Наши путники присоединились к ним и вмешались в разговоры. Внимание собравшихся устремлено было на старого человека, который сидел у стола в чужеземном платье и охотно отвечал на вопросы, обращенные к нему. Он пришел из чужих стран, осмотрел с утра все окрестности и рассказывал о своем ремесле и о своих открытиях в этот день. Его называли искателем кладов. Он говорил очень скромно о своих знаниях и своем умении, но рассказы его носили отпечаток странности и новизны. Он рассказал, что он родом из Богемии. С детства его мучило желание узнать, что скрыто в горах, откуда берется вода в источниках и где можно найти золото, серебро и драгоценные камни, так неотразимо влекущие к себе людей. Он часто рассматривал в находившейся поблизости монастырской церкви сверкающие драгоценности на образах и раках с мощами и мечтал о том, чтобы камни заговорили с ним и рассказали о своем таинственном происхождении.

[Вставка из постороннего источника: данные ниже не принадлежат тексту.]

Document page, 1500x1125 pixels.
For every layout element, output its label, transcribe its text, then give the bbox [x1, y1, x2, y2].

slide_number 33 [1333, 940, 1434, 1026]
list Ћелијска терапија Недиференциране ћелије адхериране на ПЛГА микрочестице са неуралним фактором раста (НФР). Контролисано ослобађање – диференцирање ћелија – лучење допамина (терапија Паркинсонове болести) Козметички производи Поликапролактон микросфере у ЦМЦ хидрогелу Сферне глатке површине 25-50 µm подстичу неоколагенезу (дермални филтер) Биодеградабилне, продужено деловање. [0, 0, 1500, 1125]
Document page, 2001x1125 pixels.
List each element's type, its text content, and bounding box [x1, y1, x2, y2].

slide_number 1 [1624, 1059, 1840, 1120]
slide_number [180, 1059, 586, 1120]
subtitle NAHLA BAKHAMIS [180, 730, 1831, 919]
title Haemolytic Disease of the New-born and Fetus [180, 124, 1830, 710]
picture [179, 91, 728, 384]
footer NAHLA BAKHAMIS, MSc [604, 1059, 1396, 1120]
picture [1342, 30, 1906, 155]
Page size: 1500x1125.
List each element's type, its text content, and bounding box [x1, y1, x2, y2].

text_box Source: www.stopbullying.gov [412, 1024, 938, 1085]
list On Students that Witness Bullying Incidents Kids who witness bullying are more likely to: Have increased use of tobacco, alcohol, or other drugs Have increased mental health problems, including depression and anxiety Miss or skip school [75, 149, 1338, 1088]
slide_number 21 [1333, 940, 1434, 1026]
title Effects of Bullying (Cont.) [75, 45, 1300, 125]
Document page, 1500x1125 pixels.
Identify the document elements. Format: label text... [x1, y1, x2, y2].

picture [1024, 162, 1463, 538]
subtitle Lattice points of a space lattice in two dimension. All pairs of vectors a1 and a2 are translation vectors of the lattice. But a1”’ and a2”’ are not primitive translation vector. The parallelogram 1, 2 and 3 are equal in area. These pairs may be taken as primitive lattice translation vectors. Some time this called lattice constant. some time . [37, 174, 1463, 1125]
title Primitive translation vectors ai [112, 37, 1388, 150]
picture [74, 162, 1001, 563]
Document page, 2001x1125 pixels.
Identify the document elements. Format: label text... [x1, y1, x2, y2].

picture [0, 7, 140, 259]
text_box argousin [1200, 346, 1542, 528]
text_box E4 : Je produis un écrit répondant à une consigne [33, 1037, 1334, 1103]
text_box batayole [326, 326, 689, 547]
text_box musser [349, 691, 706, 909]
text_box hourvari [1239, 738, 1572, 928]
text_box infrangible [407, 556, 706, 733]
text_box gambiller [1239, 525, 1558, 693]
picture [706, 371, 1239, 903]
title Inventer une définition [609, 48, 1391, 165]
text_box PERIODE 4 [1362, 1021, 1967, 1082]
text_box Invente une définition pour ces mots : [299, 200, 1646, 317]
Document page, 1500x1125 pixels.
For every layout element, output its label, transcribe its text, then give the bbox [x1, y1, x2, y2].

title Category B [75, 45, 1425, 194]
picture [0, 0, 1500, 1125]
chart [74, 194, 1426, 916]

Он слышал, что драгоценности привозятся из далеких стран, но всегда думал, что и на родине его должны существовать такие же сокровища. Не напрасно ведь было столько гор вокруг, таких высоких и столь недоступных; ему казалось также иногда, что он видел в горах блестящие, сверкающие камни. Он усердно карабкался по расщелинам утесов, залезал в пещеры и с невыразимым наслаждением все оглядывал под этими древними сводами. Наконец, ему повстречался путешественник, который посоветовал ему сделаться рудокопом, ибо тогда он сможет удовлетворять свою любознательность. Он сказал, что есть рудники и в Богемии, и что если он будет идти вдоль берега вниз по течению десять-двенадцать дней, то придет в Эулу; там пусть он только скажет, что хочет сделаться рудокопом. Он не замедлил последовать совету и на следующий же день отправился в путь.
— После тяжелого перехода в несколько дней, — продолжал он, — я прибыл в Эулу. Не могу вам сказать, в какой я пришел восторг, когда увидел с высоты холма груду камней, промеж которых росли зеленые кусты; на них стояли хижины, сколоченные из досок, и из долины поднимались облака дыма, стлавшиеся над лесом. Далекий грохот усилил мое ожидание; и вскоре я сам стоял с невыразимым любопытством и с тихим благоговением на таком возвышении или отвале, перед темными глубинами, которые внутри хижин круто вели во внутрь горы. Я поспешил спуститься вниз, в долину, и вскоре встретил нескольких людей, одетых в черное, с лампами в руках; я не без основания принял их за рудокопов и робко заявил им о своем желании. Они ласково выслушали меня и сказали, чтобы я спустился к плавильням и спросил штейгера, который начальствует над ними; от него я и узнаю, могу ли быть принят. Они сказали мне, что мое желание, вероятно, будет удовлетворено и научили меня приветствию «в добрый час», с которым мне следовало обратиться к штейгеру. Преисполненный радостных ожиданий, я все время повторял про себя знаменательное приветствие. Штейгер оказался почтенным старым человеком и принял меня очень приветливо; после того как я рассказал ему все про себя и выразил страстное желание изучить его редкостное таинственное ремесло, он выразил готовность исполнить мою просьбу. Я, видимо, понравился ему, и он оставил меня у себя в доме. Я не мог дождаться минуты, когда спущусь в рудник и увижу себя в очаровательной одежде рудокопа. Еще в тот же вечер он принес мне платье и объяснил мне способ пользования некоторыми орудиями, спрятанными в чулане.